» What you are asked to do: Repeat the text lines of all the records below word for word, leaving the pictures out of your output.

[Extracted data entries]

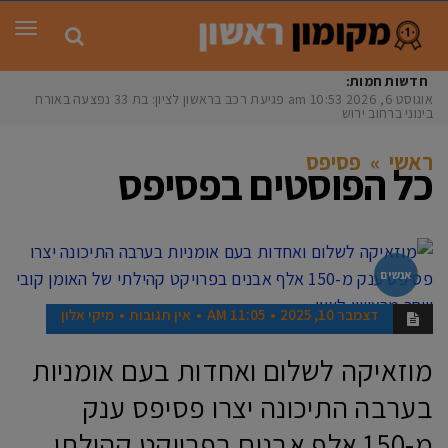
תפר
חדשות חמות:
אוגוסט 6, 2026
10:53 am
פגיעת רכב בראשון לציון: בת 33 נפצעה באורח
בינוני ברחוב ירושל
ראשי
»
פסיפס
כל הפוסטים ב
פסיפס
אנשים
דצמבר 10, 2025
11:05 AM
אין תגובות
מיקי אלון
מוזאיקה לשלום ואחדות בעם אומניות
בערבה התיכונה יצרו פסיפס ענק
מ-150 אלף אבנים בפרויקט קהילתי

» Output of the exercise:
תפר
חדשות חמות:
אוגוסט 6, 2026
10:53 am
פגיעת רכב בראשון לציון: בת 33 נפצעה באורח
בינוני ברחוב ירושל
ראשי
»
פסיפס
כל הפוסטים ב
פסיפס
אנשים
דצמבר 10, 2025
11:05 AM
אין תגובות
מיקי אלון
מוזאיקה לשלום ואחדות בעם אומניות
בערבה התיכונה יצרו פסיפס ענק
מ-150 אלף אבנים בפרויקט קהילתי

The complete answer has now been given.